Essere qedoshim
“Siate santi perché santo sono io il Signore vostro D-o” (Vaiqrà 19;1). Il termine “qedoshim” che dà il nome alla nostra parashà viene usato per mettere alla stessa stregua il rispetto al Signore e il rispetto al popolo. Qadosh è il Signore D-o, Qedoshim sono gli ebrei che seguono le regole della Torà. L’espressione del nostro versetto non è rivolta soltanto ad una parte del popolo, ai prescelti o ai notabili, bensì “lekhol ‘adat bené Israel – a tutta la congregazione dei figli di Israel”. Non c’è gerarchia tra gli ebrei, tutti devono essere qedoshim.

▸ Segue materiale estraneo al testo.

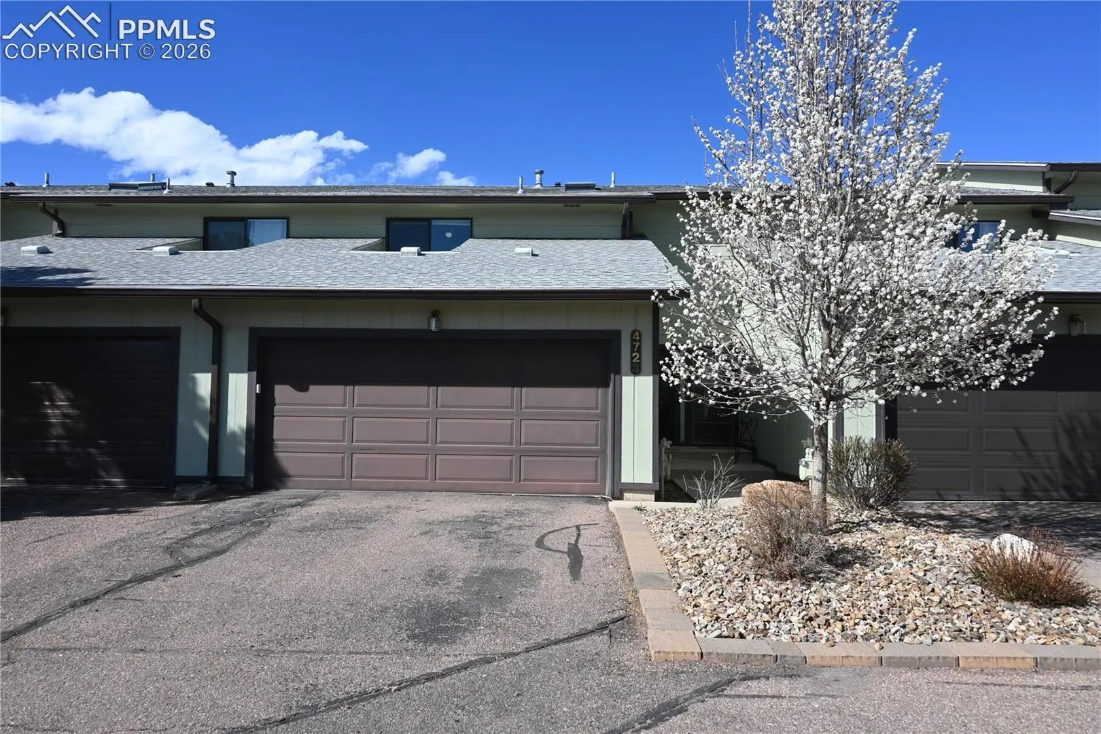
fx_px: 734
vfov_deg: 53.1
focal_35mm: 24
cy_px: 367
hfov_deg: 73.7
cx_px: 550
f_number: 7.1
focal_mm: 16
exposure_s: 1/400
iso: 100
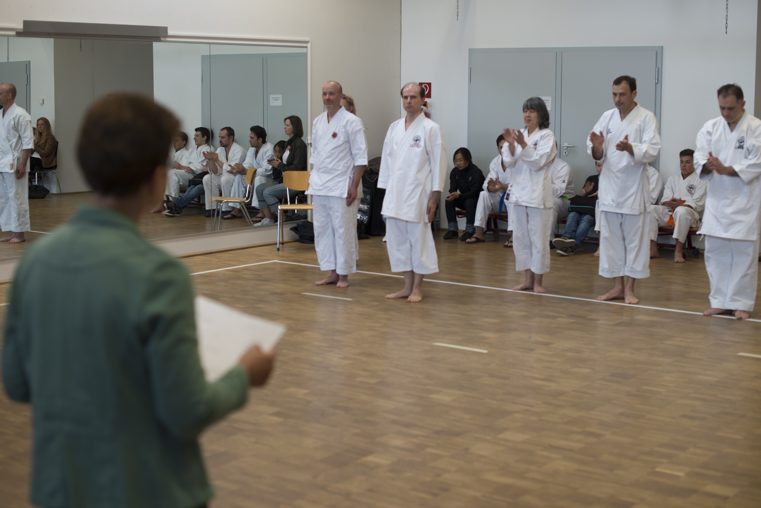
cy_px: 241
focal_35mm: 55
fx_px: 1163
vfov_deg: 24.6
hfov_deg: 36.2
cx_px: 390
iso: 100
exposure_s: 1/50
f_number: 2.8
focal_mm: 50
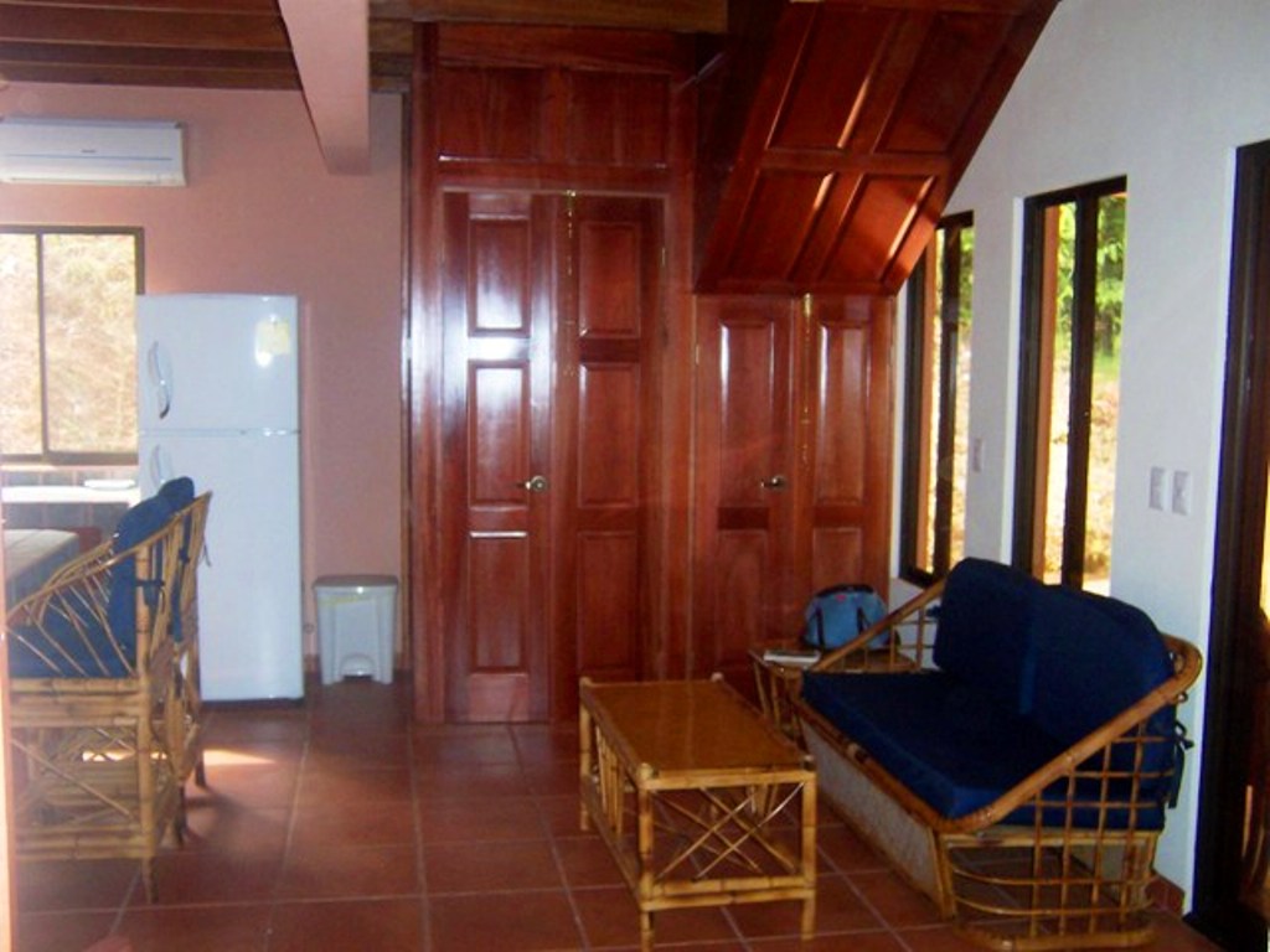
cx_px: 635
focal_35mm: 36
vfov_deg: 39.7
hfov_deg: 51.4
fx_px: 1321
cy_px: 476
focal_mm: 5.6
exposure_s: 1/60
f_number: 2.8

Essere qedoshim non è un merito, è un imperativo!
L’imperativo della Torà impone al popolo di distinguersi dalle altre nazioni, come l’unico D-o si distingue dalle divinità dei popoli pagani.
Il grande Maestro Rashì insegna che le cose che portano ad essere distinti sono l’alimentazione e il comportamento sessuale.
Questi sono considerati comportamenti che accomunano uomini e animali; la differenza nell’etica sociale è che gli uomini debbono distinguersi dagli animali, anche in quei comportamenti considerati più materiali e che potrebbero rendere simili, gli uni agli altri; gli ebrei invece, attraverso l’osservanza delle regole della kasherut, della taharat ha mishpachà – la purezza famigliare e di tutta le regole comandate loro, si avvicinano sempre di più alla dimensione divina, venendo così definiti “‘am qadosh”.